* Ваши задания
• A. Перепишите дословно часть отрывка, начиная со слов «Но что это за» и вплоть до слов «задача завтрашнего дня.».
• B. Объясните по отрывку в одном–трех предложениях, почему карта начальника разведки Щербакова во многих местах была так истерта ластиком.

В палатку вошел начальник разведки старший лейтенант Щербаков. Окажись кто другой на его месте, он мог бы в эти дни растеряться. Щербаков же не сидел и не выжидал у моря погоды, пока отыщется какой-то вышестоящий штаб и даст информацию об обстановке. Он целыми днями носился по стоянкам со своей картой, успевал опросить каждого летчика, вернувшегося с боевого полета. Допытывался, кто что видел на земле, в каком районе, в какое время. Сопоставлял противоречивые разведывательные данные, вносил уточнения, обобщал. Поэтому карта начальника разведки во многих местах была так истерта ластиком, что наименования некоторых населенных пунктов безвозвратно исчезли. Положил бы Щербаков такую замызганную карту на стол начальству в Богодухове — выговор бы непременно себе схлопотал. А теперь она лежала перед Гетьманом и Рябовым и для них была дороже всех сокровищ. Без всякой информации "сверху" теперь стало ясно, что сходящийся пучок синих стрел, изображавших вражеские колонны, направлен острием на Бобруйский участок. Сегодня командира и комиссара особенно обрадовало то, что на восточном берегу Березины против синих стрел Щербаков впервые нанес на карту красные дужки. Наши войска!

Но что это за части? Каковы их силы? В какой поддержке с воздуха они нуждаются?

Гетьман с Рябовым решили, что воспрепятствовать переправе противника на восточный берег — главная задача завтрашнего дня.

— Будем бить по понтонным мостам…

…Полковник Науменко действительно знал истинную обстановку на фронте лучше Гетьмана и Рябова, но о многом, что не пошло бы на пользу делу, он подчиненным решил не сообщать.

После войны генерал-полковник авиации Николай Федорович Науменко рассказывал мне о том, какая обстановка сложилась на западном направлении в канун войны.

Он был заместителем у генерала Копца. Задолго до вторжения немецко-фашистских войск в приграничном округе нельзя было не почувствовать запаха пороха. В июне особенно участились случаи перелета государственной границы немецкими самолетами. Генерал Копец тогда обращался к недоступному и властному командующему округом генерал-полковнику Д. Г. Павлову за разрешением "проучить наглецов". Командующий категорически запретил поднимать истребителей на перехват, ссылаясь на широко обнародованное сообщение ТАСС от 14 июня, в котором говорилось, что "…слухи о намерении Германии порвать пакт и предпринять нападение на СССР лишены всякой почвы…".

— Не поддаваться ни на какие провокации! — отрубил тогда командующий.

Когда сосредоточение крупных сил противника непосредственно у наших границ стало фактом, а немецкие разведчики открыто совершали облет районов базирования нашей авиации, Копец вместе с Науменко снова пришли к командующему.

* Набор данных
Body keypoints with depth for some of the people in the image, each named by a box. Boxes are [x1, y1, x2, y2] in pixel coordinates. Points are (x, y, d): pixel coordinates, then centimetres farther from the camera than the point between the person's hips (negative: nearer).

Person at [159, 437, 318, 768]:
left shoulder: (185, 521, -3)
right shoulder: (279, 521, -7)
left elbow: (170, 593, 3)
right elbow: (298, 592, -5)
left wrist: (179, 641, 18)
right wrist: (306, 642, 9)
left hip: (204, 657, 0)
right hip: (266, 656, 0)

* Ваши ответы
• A.
Но что это за части? Каковы их силы? В какой поддержке с воздуха они нуждаются?

Гетьман с Рябовым решили, что воспрепятствовать переправе противника на восточный берег — главная задача завтрашнего дня.

• B. Щербаков целыми днями опрашивал каждого летчика, вернувшегося с боевого полета, и выяснял, кто что видел на земле, в каком районе и в какое время. Противоречивые разведывательные данные он сопоставлял, уточнял и обобщал, постоянно внося исправления в карту, поэтому она во многих местах была истерта ластиком.